ACTIVITY =>
Revise the passage on competitive risk between "There can be" and "and services development).", inclusive, replacing "competitors" with "rivals".

DOCUMENT SEGMENT =>
__________________________________________________

There can be no assurance that potential competitors of RM2, which may have greater financial, research and development, sales and marketing and personnel resources than RM2, are not currently developing, or will not in the future develop, products and strategies that are equally or more effective and/or economical as any products or strategies developed by RM2 or which would otherwise render its products or strategies obsolete.

RM2 operates within competitive markets and the Directors believe that it has adopted a competitive business strategy. However, RM2's business, results, operations and financial condition could be materially adversely affected by the actions of its competitors (including their marketing and pricing strategies and product and services development).

RM2 may be forced to change the nature of its business as a result of competitive factors and there is no assurance that RM2 will be able to compete successfully in the market place in which it seeks to operate.

__________________________________________________

LISTED ENTRIES =>
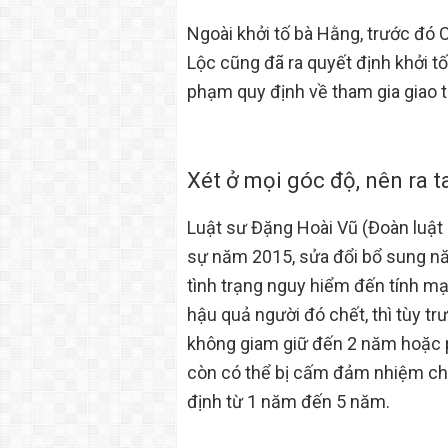
Ngoài khởi tố bà Hằng, trước đó 
Lộc cũng đã ra quyết định khởi tố
phạm quy định về tham gia giao 
Xét ở mọi góc độ, nên ra t
Luật sư Đặng Hoài Vũ (Đoàn luật 
sự năm 2015, sửa đổi bổ sung nă
tình trạng nguy hiểm đến tính m
hậu quả người đó chết, thì tùy tr
không giam giữ đến 2 năm hoặc p
còn có thể bị cấm đảm nhiệm ch
định từ 1 năm đến 5 năm.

__________________________________________________

RESPONSE BELOW =>
There can be no assurance that potential rivals of RM2, which may have greater financial, research and development, sales and marketing and personnel resources than RM2, are not currently developing, or will not in the future develop, products and strategies that are equally or more effective and/or economical as any products or strategies developed by RM2 or which would otherwise render its products or strategies obsolete.

RM2 operates within competitive markets and the Directors believe that it has adopted a competitive business strategy. However, RM2's business, results, operations and financial condition could be materially adversely affected by the actions of its rivals (including their marketing and pricing strategies and product and services development).